Search the listing below for the string "Street", then copy every line it appears in.
===== SUPPLIED MATERIAL =====
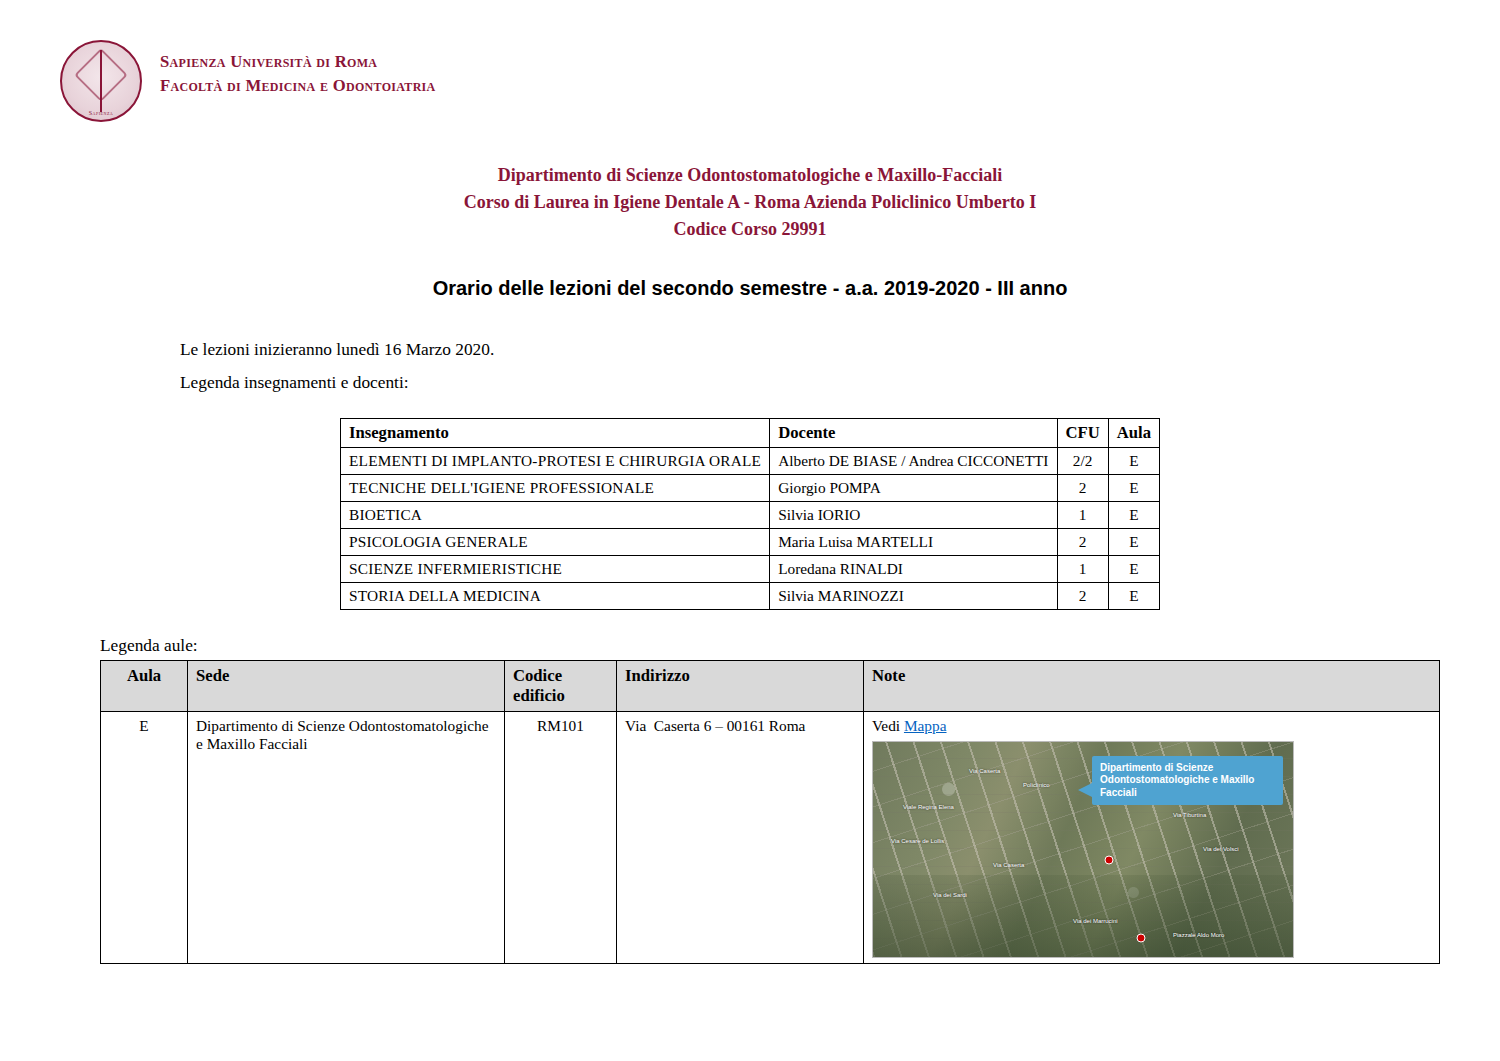Sapienza
Sapienza Università di Roma
Facoltà di Medicina e Odontoiatria
Dipartimento di Scienze Odontostomatologiche e Maxillo-Facciali
Corso di Laurea in Igiene Dentale A - Roma Azienda Policlinico Umberto I
Codice Corso 29991
Orario delle lezioni del secondo semestre - a.a. 2019-2020 - III anno
Le lezioni inizieranno lunedì 16 Marzo 2020.
Legenda insegnamenti e docenti:
| Insegnamento | Docente | CFU | Aula |
| --- | --- | --- | --- |
| ELEMENTI DI IMPLANTO-PROTESI E CHIRURGIA ORALE | Alberto DE BIASE / Andrea CICCONETTI | 2/2 | E |
| TECNICHE DELL'IGIENE PROFESSIONALE | Giorgio POMPA | 2 | E |
| BIOETICA | Silvia IORIO | 1 | E |
| PSICOLOGIA GENERALE | Maria Luisa MARTELLI | 2 | E |
| SCIENZE INFERMIERISTICHE | Loredana RINALDI | 1 | E |
| STORIA DELLA MEDICINA | Silvia MARINOZZI | 2 | E |
Legenda aule:
| Aula | Sede | Codice edificio | Indirizzo | Note |
| --- | --- | --- | --- | --- |
| E | Dipartimento di Scienze Odontostomatologiche e Maxillo Facciali | RM101 | Via Caserta 6 – 00161 Roma | Vedi Mappa Via Caserta Policlinico Viale Regina Elena Via Cesare de Lollis Via Caserta Via dei Sardi Via dei Marrucini Via Tiburtina Via dei Volsci Piazzale Aldo Moro Dipartimento di Scienze Odontostomatologiche e Maxillo Facciali |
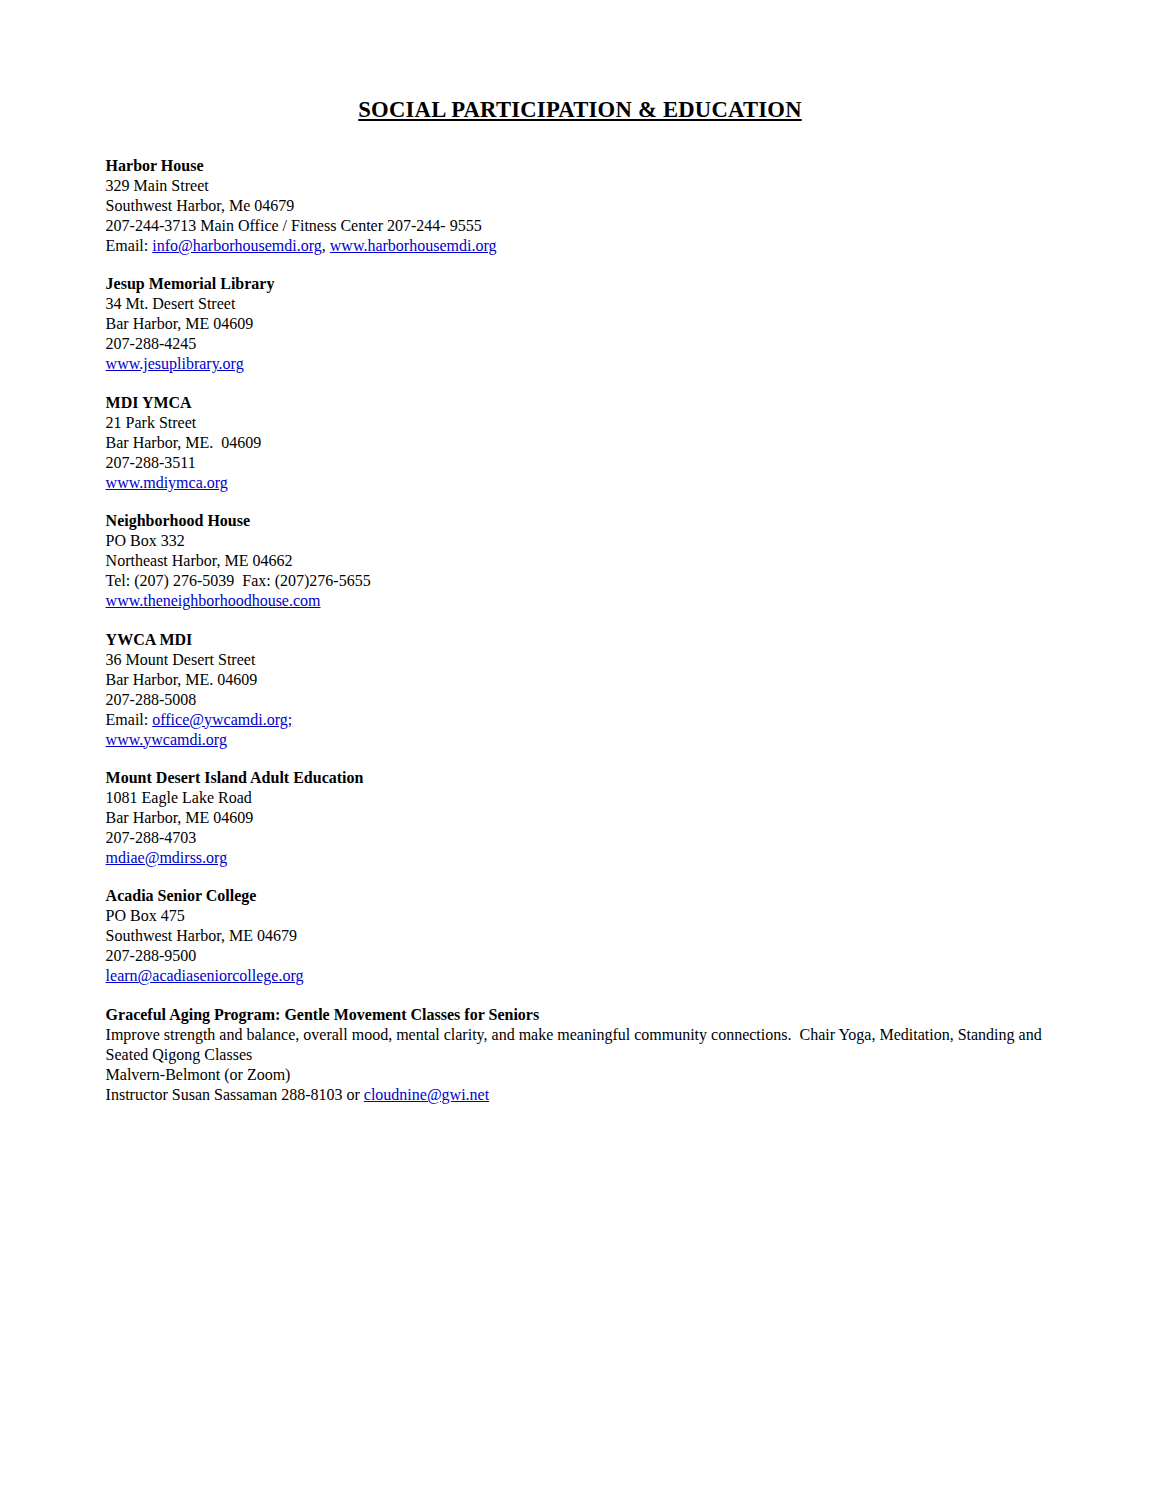SOCIAL PARTICIPATION & EDUCATION
Harbor House
329 Main Street
Southwest Harbor, Me 04679
207-244-3713 Main Office / Fitness Center 207-244- 9555
Email: info@harborhousemdi.org, www.harborhousemdi.org
Jesup Memorial Library
34 Mt. Desert Street
Bar Harbor, ME 04609
207-288-4245
www.jesuplibrary.org
MDI YMCA
21 Park Street
Bar Harbor, ME. 04609
207-288-3511
www.mdiymca.org
Neighborhood House
PO Box 332
Northeast Harbor, ME 04662
Tel: (207) 276-5039 Fax: (207)276-5655
www.theneighborhoodhouse.com
YWCA MDI
36 Mount Desert Street
Bar Harbor, ME. 04609
207-288-5008
Email: office@ywcamdi.org;
www.ywcamdi.org
Mount Desert Island Adult Education
1081 Eagle Lake Road
Bar Harbor, ME 04609
207-288-4703
mdiae@mdirss.org
Acadia Senior College
PO Box 475
Southwest Harbor, ME 04679
207-288-9500
learn@acadiaseniorcollege.org
Graceful Aging Program: Gentle Movement Classes for Seniors
Improve strength and balance, overall mood, mental clarity, and make meaningful community connections. Chair Yoga, Meditation, Standing and Seated Qigong Classes
Malvern-Belmont (or Zoom)
Instructor Susan Sassaman 288-8103 or cloudnine@gwi.net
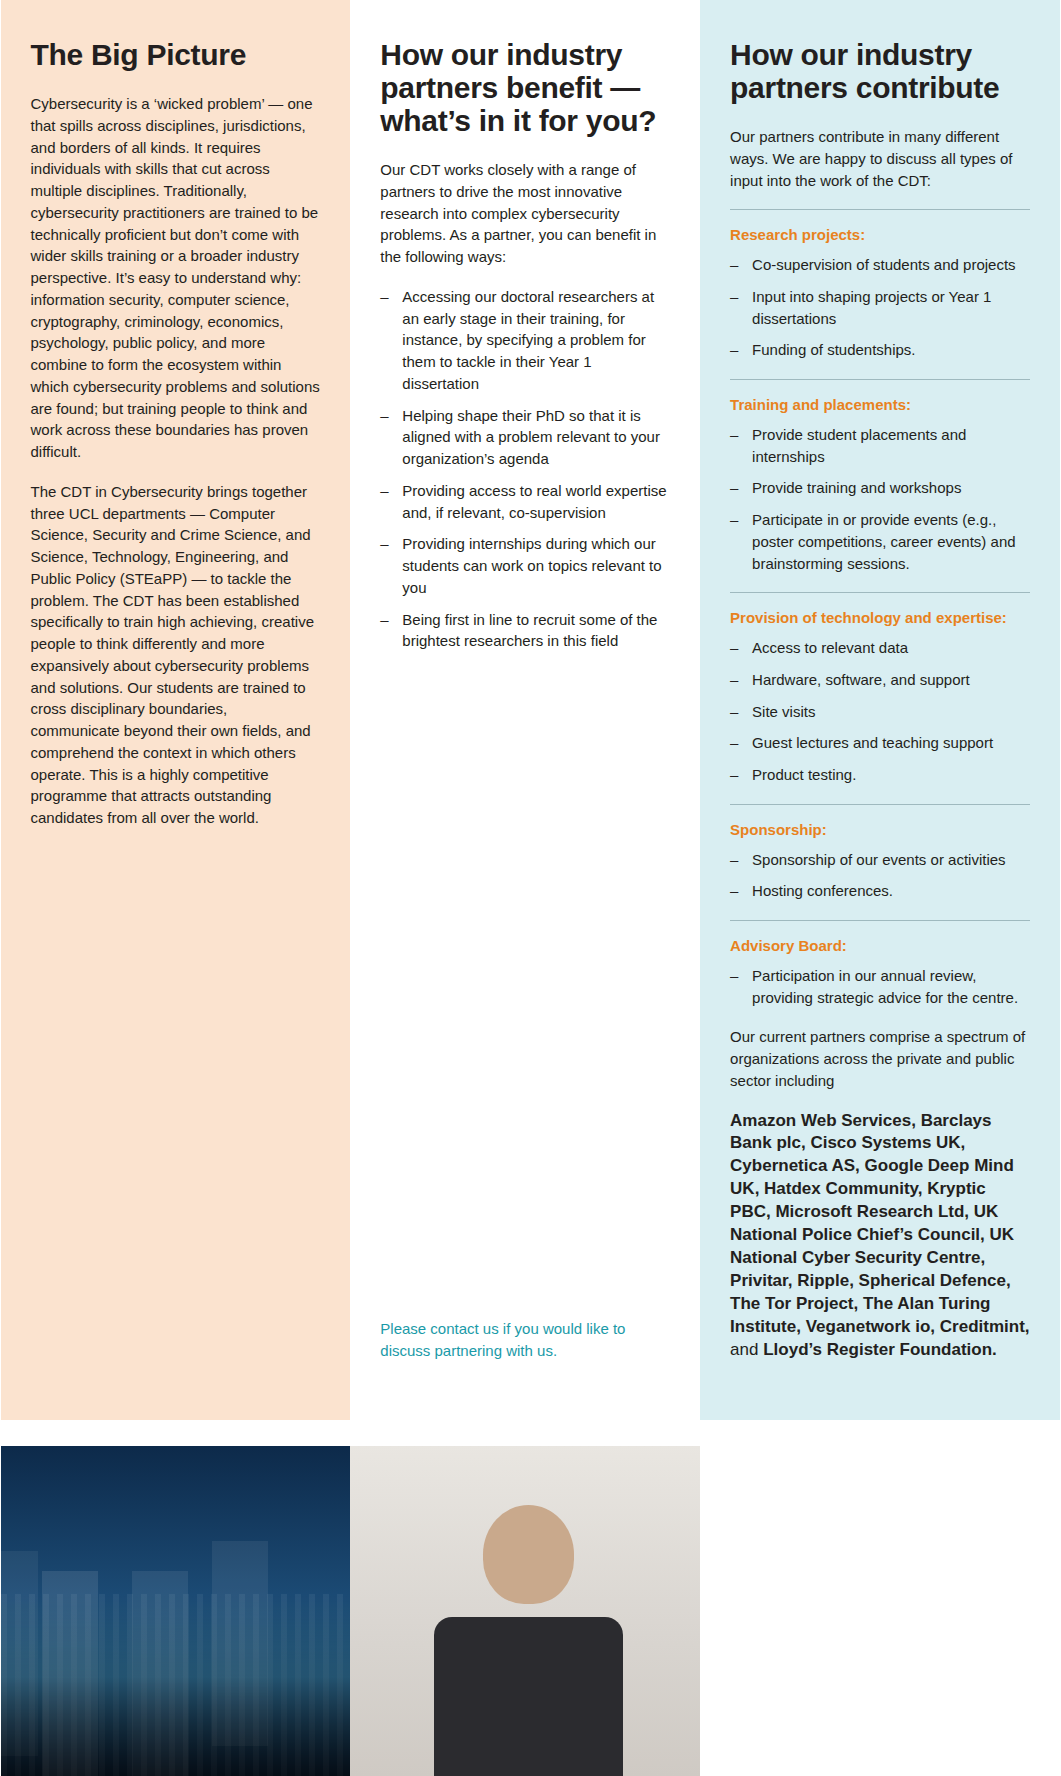The Big Picture
Cybersecurity is a ‘wicked problem’ — one that spills across disciplines, jurisdictions, and borders of all kinds. It requires individuals with skills that cut across multiple disciplines. Traditionally, cybersecurity practitioners are trained to be technically proficient but don’t come with wider skills training or a broader industry perspective. It’s easy to understand why: information security, computer science, cryptography, criminology, economics, psychology, public policy, and more combine to form the ecosystem within which cybersecurity problems and solutions are found; but training people to think and work across these boundaries has proven difficult.
The CDT in Cybersecurity brings together three UCL departments — Computer Science, Security and Crime Science, and Science, Technology, Engineering, and Public Policy (STEaPP) — to tackle the problem. The CDT has been established specifically to train high achieving, creative people to think differently and more expansively about cybersecurity problems and solutions. Our students are trained to cross disciplinary boundaries, communicate beyond their own fields, and comprehend the context in which others operate. This is a highly competitive programme that attracts outstanding candidates from all over the world.
How our industry partners benefit — what’s in it for you?
Our CDT works closely with a range of partners to drive the most innovative research into complex cybersecurity problems. As a partner, you can benefit in the following ways:
Accessing our doctoral researchers at an early stage in their training, for instance, by specifying a problem for them to tackle in their Year 1 dissertation
Helping shape their PhD so that it is aligned with a problem relevant to your organization’s agenda
Providing access to real world expertise and, if relevant, co-supervision
Providing internships during which our students can work on topics relevant to you
Being first in line to recruit some of the brightest researchers in this field
Please contact us if you would like to discuss partnering with us.
How our industry partners contribute
Our partners contribute in many different ways. We are happy to discuss all types of input into the work of the CDT:
Research projects:
Co-supervision of students and projects
Input into shaping projects or Year 1 dissertations
Funding of studentships.
Training and placements:
Provide student placements and internships
Provide training and workshops
Participate in or provide events (e.g., poster competitions, career events) and brainstorming sessions.
Provision of technology and expertise:
Access to relevant data
Hardware, software, and support
Site visits
Guest lectures and teaching support
Product testing.
Sponsorship:
Sponsorship of our events or activities
Hosting conferences.
Advisory Board:
Participation in our annual review, providing strategic advice for the centre.
Our current partners comprise a spectrum of organizations across the private and public sector including
Amazon Web Services, Barclays Bank plc, Cisco Systems UK, Cybernetica AS, Google Deep Mind UK, Hatdex Community, Kryptic PBC, Microsoft Research Ltd, UK National Police Chief’s Council, UK National Cyber Security Centre, Privitar, Ripple, Spherical Defence, The Tor Project, The Alan Turing Institute, Veganetwork io, Creditmint, and Lloyd’s Register Foundation.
=====
### RESULT OF THE TASK
329 Main Street
34 Mt. Desert Street
21 Park Street
36 Mount Desert Street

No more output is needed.